De heffingsambtenaar heeft met betrekking tot de onroerende zaak in hoger beroep een nieuwe waardematrix met bijlagen (hierna: de matrix) laten opstellen door de taxateur. In de matrix is de waarde van de onroerende zaak op waardepeildatum 1 januari 2012 getaxeerd op € 220.000. Daarbij is de waarde onderverdeeld in een bedrag van € 153.250 (€ 542 per m³) voor de waarde van de woning (als opstal), € 51.750 voor de grond, € 5.000 voor de berging (als opstal) en € 10.000 voor de beide dakkapellen. De taxatie is tot stand gekomen door de onroerende zaak te vergelijken met de volgende marktgegevens van verkopen:
- -
-
[a-straat] 47 (inhoud: 270 m³ (waarde: € 122.500; € 454 per m³); kaveloppervlakte: 140 m² (waarde: € 63.000); bijgebouwen: € 6.500 en € 5.000 voor een dakkapel) op 26 september 2011 verkocht voor € 200.000;
- -
-
[a-straat] 121 (inhoud: 292 m³ (waarde: € 147.500; € 505 per m³); kaveloppervlakte: 222 m² (waarde: € 93.500); bijgebouwen: € 16.000 en € 5.000 voor een dakkapel) op 21 mei 2012 verkocht voor € 255.000;
- -
-
[b-straat] 156 (inhoud: 249 m³ (waarde: € 161.700; € 649 per m³); kaveloppervlakte: 114 m² (waarde: € 51.300); bijgebouw: € 5.000 en € 15.000 voor drie dakkapellen) op 21 augustus 2012 verkocht voor € 225.000;
- -
-
[c-straat] 58 (inhoud: 321 m³ (waarde: € 196.920; € 613 per m³); kaveloppervlakte: 98 m² (waarde: € 50.080); bijgebouw: € 5.000 en € 5.000 voor een dakkapel) op 25 mei 2012 verkocht voor € 250.000.

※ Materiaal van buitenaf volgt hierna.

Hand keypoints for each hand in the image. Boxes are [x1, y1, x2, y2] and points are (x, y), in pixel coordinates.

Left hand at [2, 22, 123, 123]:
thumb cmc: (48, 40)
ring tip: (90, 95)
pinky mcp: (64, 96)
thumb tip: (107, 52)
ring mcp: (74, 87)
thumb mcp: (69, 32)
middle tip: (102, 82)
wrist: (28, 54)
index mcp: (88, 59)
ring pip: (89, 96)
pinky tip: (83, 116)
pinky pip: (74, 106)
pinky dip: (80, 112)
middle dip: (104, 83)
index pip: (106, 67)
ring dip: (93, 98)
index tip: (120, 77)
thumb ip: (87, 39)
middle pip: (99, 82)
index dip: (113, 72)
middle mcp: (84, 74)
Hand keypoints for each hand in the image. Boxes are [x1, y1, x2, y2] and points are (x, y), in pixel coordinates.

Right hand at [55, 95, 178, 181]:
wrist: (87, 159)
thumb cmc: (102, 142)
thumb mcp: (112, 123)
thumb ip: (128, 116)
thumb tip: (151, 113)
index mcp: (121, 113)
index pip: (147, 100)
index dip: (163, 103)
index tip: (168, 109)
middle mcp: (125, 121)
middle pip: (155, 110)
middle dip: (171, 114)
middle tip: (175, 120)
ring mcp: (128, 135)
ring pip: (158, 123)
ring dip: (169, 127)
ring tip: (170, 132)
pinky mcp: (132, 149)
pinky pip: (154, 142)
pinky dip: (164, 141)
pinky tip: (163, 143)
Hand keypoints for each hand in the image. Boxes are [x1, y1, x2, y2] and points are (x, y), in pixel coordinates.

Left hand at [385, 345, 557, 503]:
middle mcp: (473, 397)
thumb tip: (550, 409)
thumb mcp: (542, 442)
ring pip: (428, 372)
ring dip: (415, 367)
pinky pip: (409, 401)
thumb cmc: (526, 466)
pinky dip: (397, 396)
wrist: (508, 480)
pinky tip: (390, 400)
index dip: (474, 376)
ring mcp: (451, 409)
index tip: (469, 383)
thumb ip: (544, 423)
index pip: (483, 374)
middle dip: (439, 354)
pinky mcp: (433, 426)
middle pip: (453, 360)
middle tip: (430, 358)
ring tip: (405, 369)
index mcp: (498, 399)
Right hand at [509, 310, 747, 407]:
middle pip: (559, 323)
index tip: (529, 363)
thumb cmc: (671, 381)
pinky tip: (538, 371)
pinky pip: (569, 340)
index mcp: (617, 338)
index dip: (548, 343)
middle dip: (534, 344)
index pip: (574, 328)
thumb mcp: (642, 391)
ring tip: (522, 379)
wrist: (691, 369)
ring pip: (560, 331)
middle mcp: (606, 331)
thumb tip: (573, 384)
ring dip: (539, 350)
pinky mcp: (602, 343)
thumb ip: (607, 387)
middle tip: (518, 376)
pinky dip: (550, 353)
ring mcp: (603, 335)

3 Het geschil, de standpunten en conclusies van partijen
In geschil is de primair de ontvankelijkheid van het beroep van belanghebbende en subsidiair de waarde van de onroerende zaak per waardepeildatum 1 januari 2012.

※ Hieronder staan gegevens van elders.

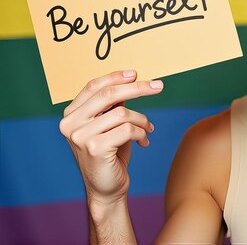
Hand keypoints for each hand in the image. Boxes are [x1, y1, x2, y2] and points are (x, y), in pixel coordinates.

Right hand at [59, 70, 161, 204]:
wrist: (106, 189)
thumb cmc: (110, 154)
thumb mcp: (109, 125)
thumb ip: (112, 106)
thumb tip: (131, 81)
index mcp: (71, 115)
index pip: (93, 87)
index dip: (115, 77)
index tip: (136, 73)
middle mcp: (71, 124)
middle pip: (108, 95)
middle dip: (137, 88)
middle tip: (159, 86)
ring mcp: (80, 137)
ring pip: (123, 113)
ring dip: (142, 120)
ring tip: (149, 128)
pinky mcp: (95, 148)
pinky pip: (128, 130)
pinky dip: (142, 133)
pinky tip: (144, 141)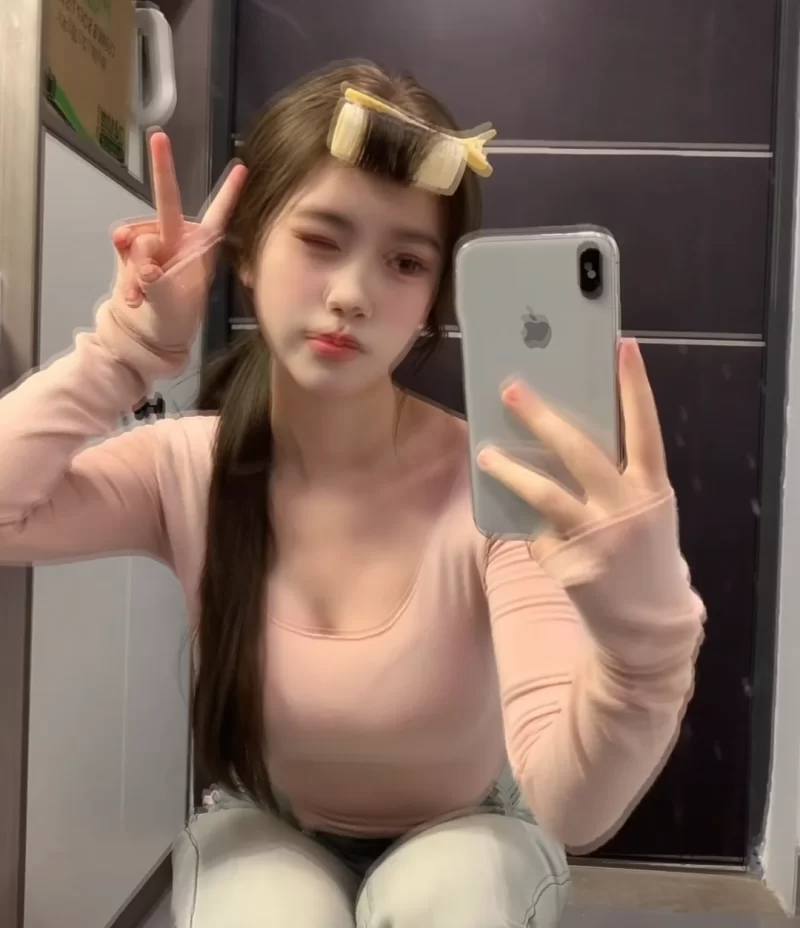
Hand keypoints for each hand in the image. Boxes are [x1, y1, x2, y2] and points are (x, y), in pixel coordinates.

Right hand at [109, 130, 246, 348]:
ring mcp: (153, 242)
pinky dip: (124, 270)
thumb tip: (139, 259)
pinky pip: (122, 246)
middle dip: (163, 170)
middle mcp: (177, 238)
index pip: (217, 216)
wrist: (146, 336)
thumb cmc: (172, 320)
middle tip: (159, 138)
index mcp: (200, 248)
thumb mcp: (170, 303)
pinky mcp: (131, 250)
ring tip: (141, 297)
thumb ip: (153, 279)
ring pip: (139, 236)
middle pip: (166, 202)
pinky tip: (131, 293)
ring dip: (134, 268)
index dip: (229, 192)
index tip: (243, 167)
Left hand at [476, 338, 669, 559]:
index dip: (635, 386)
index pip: (644, 428)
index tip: (621, 346)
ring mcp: (596, 539)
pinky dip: (534, 534)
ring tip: (484, 453)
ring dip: (510, 470)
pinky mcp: (570, 565)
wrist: (649, 627)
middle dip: (542, 416)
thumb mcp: (645, 512)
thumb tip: (564, 440)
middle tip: (511, 389)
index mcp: (652, 490)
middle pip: (579, 451)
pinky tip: (539, 541)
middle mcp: (626, 510)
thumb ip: (617, 479)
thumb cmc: (644, 556)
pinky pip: (538, 537)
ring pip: (545, 494)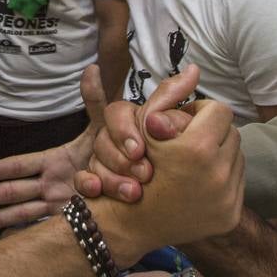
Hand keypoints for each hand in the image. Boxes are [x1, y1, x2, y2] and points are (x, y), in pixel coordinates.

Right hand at [0, 65, 110, 230]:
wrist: (140, 184)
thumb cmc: (122, 154)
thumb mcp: (106, 127)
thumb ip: (96, 102)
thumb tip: (90, 69)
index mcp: (55, 161)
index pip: (18, 166)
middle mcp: (52, 183)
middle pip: (12, 190)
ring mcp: (58, 202)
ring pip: (20, 209)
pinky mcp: (68, 219)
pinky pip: (41, 226)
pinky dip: (22, 232)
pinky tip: (5, 239)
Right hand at [75, 66, 202, 202]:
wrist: (130, 206)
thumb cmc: (162, 163)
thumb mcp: (163, 130)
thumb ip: (171, 99)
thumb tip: (194, 70)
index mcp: (126, 125)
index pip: (116, 112)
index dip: (125, 129)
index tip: (141, 148)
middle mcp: (109, 141)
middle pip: (103, 138)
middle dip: (122, 157)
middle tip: (144, 173)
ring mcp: (96, 163)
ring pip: (94, 160)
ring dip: (112, 176)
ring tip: (134, 192)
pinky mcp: (88, 186)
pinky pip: (81, 180)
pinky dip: (88, 183)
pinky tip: (98, 190)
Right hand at [98, 88, 243, 257]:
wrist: (131, 222)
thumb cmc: (133, 167)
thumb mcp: (143, 125)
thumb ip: (167, 94)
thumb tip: (195, 69)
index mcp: (199, 148)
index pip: (219, 110)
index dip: (200, 112)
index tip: (185, 122)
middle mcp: (219, 173)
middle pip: (232, 133)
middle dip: (212, 134)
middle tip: (190, 141)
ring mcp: (227, 197)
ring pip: (237, 157)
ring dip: (219, 155)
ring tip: (194, 162)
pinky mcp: (231, 215)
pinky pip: (237, 183)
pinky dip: (222, 179)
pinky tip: (199, 182)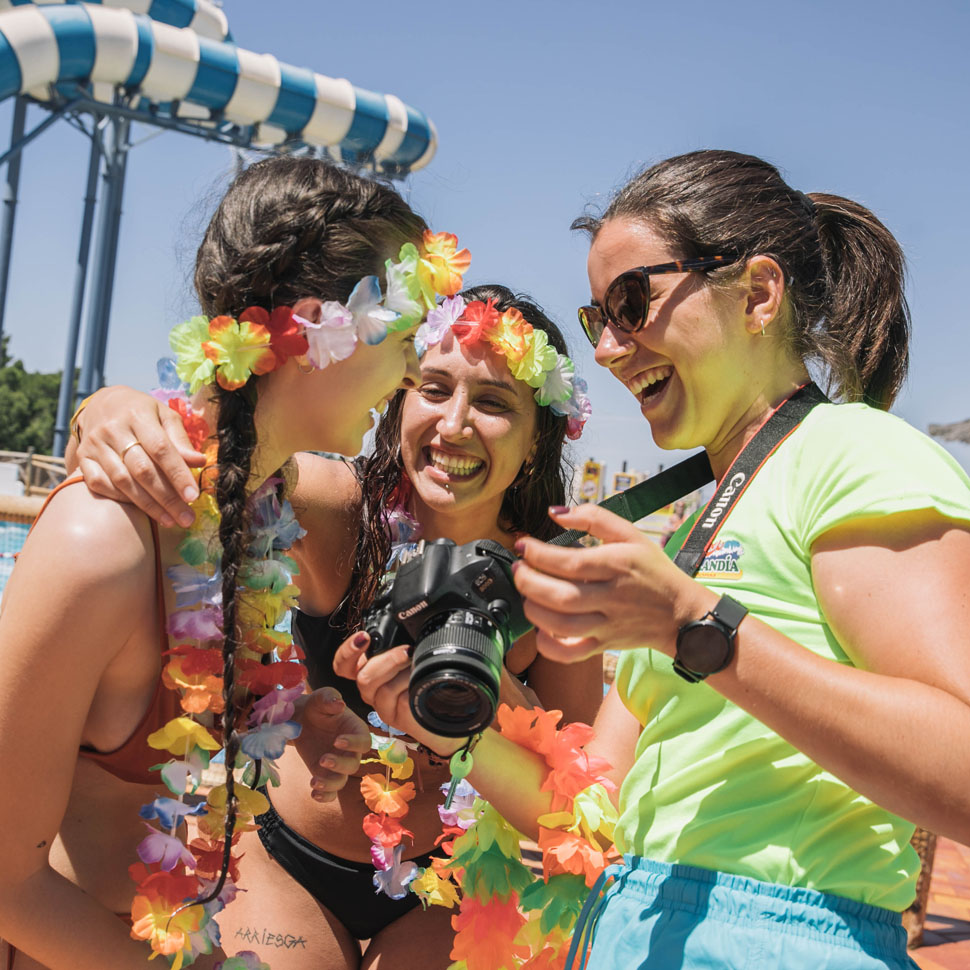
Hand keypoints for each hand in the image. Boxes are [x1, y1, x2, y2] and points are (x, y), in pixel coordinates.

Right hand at [73, 386, 205, 527]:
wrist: (101, 403)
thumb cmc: (142, 412)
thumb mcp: (164, 416)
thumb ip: (180, 440)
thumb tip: (199, 462)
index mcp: (138, 416)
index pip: (161, 449)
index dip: (178, 474)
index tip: (193, 496)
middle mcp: (113, 430)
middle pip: (142, 470)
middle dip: (167, 498)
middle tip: (186, 518)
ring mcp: (95, 445)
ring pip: (122, 481)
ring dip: (148, 505)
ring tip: (170, 520)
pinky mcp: (83, 457)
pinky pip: (99, 484)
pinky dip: (121, 499)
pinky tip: (141, 510)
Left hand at [292, 687, 372, 801]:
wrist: (301, 720)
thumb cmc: (317, 706)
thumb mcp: (321, 698)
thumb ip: (330, 699)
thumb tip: (339, 704)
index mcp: (356, 731)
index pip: (364, 741)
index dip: (353, 743)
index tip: (337, 740)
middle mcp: (350, 751)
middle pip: (353, 765)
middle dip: (339, 765)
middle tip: (323, 759)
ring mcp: (338, 766)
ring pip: (341, 781)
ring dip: (330, 784)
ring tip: (314, 782)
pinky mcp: (324, 775)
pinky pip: (330, 792)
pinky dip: (324, 796)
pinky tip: (313, 793)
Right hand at [332, 631, 463, 756]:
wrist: (448, 710)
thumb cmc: (427, 678)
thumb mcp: (411, 655)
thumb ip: (399, 643)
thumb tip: (404, 623)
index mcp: (370, 671)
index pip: (344, 665)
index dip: (347, 651)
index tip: (364, 637)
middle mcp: (372, 690)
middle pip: (362, 677)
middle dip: (386, 660)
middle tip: (407, 650)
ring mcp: (383, 706)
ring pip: (380, 689)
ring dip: (401, 672)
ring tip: (418, 665)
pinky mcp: (396, 718)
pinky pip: (398, 700)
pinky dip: (410, 686)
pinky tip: (420, 681)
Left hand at [512, 505, 712, 662]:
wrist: (682, 614)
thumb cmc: (653, 570)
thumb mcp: (631, 535)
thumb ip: (593, 518)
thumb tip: (555, 513)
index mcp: (616, 566)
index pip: (570, 562)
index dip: (538, 554)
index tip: (523, 544)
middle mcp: (611, 597)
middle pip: (561, 596)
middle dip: (529, 582)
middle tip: (518, 569)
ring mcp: (607, 625)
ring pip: (562, 626)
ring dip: (534, 610)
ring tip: (526, 594)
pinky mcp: (604, 645)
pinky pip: (571, 654)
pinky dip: (549, 646)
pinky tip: (540, 630)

Beide partijen hebben voor hun standpunt aangevoerd wat is vermeld in de van hen afkomstige stukken. Daaraan hebben zij ter zitting toegevoegd hetgeen is vermeld in het aan deze uitspraak gehechte proces-verbaal van de zitting.
Belanghebbende concludeert tot bevestiging van de uitspraak van de Rechtbank.
De heffingsambtenaar concludeert tot vernietiging van de uitspraak van de Rechtbank en niet-ontvankelijkverklaring van het beroep, subsidiair tot ongegrondverklaring van het beroep.